Jeremy Corbyn had David Cameron on the ropes over tax credit cuts at last week’s PMQs, but allowed him to wriggle free when he switched subjects to the steel crisis. Today, the Labour leader avoided this error, devoting all six of his questions to one issue for the first time.
Following the government’s defeat in the House of Lords, Corbyn challenged Cameron to guarantee that nobody would be worse off next April as a result of the tax credit cuts. Rather than confirming or denying that this was the case, the PM simply told him: “We will set out our new proposals in the Autumn Statement [on 25 November] and he’ll be able to study them then”. Unappeased, Corbyn went into Paxman-mode, repeating his question three times. Cameron gave no ground but the Labour leader, with greater succinctness than before (the Speaker having complained about the length of his questions), successfully exposed his discomfort. The PM had a decent quip about “a new alliance” of “the unelected and the unelectable” but it was Corbyn’s response that may lead the news tonight: “This is not a constitutional crisis, this is a crisis for three million families in this country.”

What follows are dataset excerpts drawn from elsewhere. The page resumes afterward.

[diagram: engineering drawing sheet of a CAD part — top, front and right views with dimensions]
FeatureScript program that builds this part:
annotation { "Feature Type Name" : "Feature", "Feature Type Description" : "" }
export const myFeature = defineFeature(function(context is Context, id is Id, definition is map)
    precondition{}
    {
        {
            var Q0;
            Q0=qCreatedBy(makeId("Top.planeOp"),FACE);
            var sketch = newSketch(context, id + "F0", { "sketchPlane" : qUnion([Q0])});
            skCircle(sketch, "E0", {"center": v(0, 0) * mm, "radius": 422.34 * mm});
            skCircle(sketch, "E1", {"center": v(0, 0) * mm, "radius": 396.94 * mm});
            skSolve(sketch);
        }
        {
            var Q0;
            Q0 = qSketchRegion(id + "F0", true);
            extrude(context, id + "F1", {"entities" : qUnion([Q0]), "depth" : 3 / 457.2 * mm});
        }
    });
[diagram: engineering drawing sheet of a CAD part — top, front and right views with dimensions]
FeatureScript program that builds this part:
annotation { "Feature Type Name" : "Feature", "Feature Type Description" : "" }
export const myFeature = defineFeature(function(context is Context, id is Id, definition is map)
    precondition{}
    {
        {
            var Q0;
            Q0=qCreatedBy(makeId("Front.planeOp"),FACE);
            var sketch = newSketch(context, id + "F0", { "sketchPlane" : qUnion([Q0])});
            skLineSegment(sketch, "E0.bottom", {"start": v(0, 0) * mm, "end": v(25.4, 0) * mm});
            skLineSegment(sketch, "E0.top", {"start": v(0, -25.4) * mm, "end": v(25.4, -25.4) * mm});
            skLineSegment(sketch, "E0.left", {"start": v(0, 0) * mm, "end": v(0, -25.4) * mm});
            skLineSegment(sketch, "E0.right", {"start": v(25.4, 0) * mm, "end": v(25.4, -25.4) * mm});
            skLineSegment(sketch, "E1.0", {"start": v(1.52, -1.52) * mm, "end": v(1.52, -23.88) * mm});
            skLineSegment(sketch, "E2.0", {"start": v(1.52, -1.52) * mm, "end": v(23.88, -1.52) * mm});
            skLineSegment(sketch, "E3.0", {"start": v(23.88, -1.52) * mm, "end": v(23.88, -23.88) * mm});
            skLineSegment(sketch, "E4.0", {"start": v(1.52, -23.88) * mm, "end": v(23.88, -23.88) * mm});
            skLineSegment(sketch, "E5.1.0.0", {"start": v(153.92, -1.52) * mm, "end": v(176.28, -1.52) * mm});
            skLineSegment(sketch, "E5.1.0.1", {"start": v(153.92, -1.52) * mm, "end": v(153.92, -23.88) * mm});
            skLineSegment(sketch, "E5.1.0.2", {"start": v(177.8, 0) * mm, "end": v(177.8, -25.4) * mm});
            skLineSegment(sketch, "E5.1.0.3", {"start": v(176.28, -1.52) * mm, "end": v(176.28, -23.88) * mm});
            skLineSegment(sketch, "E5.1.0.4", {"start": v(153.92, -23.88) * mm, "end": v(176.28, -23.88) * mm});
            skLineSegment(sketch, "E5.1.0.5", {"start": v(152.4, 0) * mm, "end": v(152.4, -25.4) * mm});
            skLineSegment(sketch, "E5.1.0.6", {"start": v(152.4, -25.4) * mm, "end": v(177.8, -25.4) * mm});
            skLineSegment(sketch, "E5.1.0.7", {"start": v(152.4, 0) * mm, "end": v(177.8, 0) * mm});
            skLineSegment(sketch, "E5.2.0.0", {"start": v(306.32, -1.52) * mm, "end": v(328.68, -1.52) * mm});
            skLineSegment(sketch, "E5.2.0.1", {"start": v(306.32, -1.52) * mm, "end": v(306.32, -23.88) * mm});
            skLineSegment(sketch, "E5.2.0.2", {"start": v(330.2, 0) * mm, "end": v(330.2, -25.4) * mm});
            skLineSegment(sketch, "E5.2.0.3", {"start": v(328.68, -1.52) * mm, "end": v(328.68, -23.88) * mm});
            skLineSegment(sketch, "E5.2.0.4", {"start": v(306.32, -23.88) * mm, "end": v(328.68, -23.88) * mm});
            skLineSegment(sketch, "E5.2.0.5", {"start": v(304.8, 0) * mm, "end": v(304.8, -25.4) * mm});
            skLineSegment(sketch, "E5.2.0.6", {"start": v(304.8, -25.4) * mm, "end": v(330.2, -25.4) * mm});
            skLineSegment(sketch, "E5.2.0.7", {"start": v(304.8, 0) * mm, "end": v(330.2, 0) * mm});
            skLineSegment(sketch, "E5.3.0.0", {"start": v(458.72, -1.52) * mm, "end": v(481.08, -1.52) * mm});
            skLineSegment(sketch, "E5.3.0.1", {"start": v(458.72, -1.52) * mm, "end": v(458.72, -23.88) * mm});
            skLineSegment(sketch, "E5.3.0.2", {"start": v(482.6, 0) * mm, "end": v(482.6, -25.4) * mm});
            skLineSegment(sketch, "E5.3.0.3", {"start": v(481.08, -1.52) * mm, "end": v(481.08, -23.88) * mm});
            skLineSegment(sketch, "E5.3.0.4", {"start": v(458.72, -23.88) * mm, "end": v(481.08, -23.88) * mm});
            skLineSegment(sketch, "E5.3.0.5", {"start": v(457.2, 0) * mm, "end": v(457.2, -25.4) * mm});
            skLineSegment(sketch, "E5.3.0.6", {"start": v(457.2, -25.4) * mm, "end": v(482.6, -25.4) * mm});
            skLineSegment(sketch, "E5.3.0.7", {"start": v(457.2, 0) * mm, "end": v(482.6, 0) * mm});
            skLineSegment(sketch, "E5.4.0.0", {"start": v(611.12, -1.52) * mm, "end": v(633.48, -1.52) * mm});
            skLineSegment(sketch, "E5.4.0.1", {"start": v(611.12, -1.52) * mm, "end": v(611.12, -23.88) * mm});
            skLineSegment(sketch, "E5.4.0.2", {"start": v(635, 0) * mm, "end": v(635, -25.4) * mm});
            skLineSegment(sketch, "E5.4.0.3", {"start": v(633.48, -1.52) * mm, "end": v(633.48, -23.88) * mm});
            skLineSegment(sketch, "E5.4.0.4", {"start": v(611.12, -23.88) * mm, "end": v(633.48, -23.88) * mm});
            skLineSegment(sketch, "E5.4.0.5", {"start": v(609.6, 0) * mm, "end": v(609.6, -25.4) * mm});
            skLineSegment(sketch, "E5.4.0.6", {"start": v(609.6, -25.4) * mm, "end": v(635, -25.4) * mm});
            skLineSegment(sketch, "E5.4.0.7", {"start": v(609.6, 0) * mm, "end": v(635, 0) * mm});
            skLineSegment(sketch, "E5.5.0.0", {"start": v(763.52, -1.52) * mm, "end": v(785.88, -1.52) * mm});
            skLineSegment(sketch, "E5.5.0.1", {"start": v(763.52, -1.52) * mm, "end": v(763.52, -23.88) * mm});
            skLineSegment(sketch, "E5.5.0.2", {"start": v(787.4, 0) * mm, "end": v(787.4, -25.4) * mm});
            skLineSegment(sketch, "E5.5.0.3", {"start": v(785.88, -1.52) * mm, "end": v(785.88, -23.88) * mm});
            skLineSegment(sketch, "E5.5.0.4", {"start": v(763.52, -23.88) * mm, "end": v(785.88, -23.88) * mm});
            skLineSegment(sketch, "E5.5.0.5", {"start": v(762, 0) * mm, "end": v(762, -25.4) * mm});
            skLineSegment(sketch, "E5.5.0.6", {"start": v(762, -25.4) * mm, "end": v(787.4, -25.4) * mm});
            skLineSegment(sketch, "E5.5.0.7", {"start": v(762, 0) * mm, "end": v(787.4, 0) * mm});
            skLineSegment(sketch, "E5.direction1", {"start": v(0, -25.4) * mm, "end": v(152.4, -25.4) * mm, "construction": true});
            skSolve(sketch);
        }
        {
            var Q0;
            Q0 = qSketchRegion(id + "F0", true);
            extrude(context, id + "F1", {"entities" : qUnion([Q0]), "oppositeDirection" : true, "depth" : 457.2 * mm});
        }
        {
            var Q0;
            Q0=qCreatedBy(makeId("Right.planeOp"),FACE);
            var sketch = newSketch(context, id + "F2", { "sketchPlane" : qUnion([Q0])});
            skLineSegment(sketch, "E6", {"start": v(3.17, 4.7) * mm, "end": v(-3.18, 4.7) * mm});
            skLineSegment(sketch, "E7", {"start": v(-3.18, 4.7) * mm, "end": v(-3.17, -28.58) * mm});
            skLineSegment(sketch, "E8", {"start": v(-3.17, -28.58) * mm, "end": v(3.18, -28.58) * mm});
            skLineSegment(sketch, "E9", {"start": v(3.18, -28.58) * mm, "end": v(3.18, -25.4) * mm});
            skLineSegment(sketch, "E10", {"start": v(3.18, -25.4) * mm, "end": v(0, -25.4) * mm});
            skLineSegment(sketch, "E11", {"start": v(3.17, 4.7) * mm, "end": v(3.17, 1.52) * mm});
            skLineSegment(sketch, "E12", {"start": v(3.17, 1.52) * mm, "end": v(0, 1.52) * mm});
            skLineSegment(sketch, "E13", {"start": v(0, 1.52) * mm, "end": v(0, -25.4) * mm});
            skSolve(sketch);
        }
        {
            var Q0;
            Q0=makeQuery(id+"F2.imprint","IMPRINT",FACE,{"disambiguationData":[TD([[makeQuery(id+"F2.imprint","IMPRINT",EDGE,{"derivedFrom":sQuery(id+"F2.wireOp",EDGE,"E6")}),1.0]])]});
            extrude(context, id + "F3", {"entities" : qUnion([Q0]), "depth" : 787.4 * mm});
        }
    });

Cameron moved onto stronger ground when he charged opponents of tax credit cuts with lacking a plan to eliminate the deficit. “When is he going to stop his deficit denial, get off the fence and tell us what he’s going to do?” he cried, deploying the argument that proved so effective against Ed Miliband. Had the Tories stuck to this line of attack, rather than suggesting that the “national living wage” would ensure no one was worse off, the political damage would have been reduced. But Corbyn’s final question, from tax credit claimant “Karen” (“Why is the Prime minister punishing working families? The tax credit cuts will push me and my family into hardship.”), served to remind Cameron why the unease among his own party is so great.
To cries of “who?” from Tory MPs, Tim Farron later asked his first question since becoming Liberal Democrat leader. After visiting Lesbos yesterday, Farron challenged Cameron to take 3,000 unaccompanied child refugees. The PM rather cruelly responded by quipping that “It’s good to see such a high turnout of his MPs” (the Lib Dems now having just eight), an unwise line given the graveness of the subject. Cameron went on to give his standard defence: that the government has promised to take 20,000 refugees and that it was “better to take them from the camps instead of taking them from inside Europe”.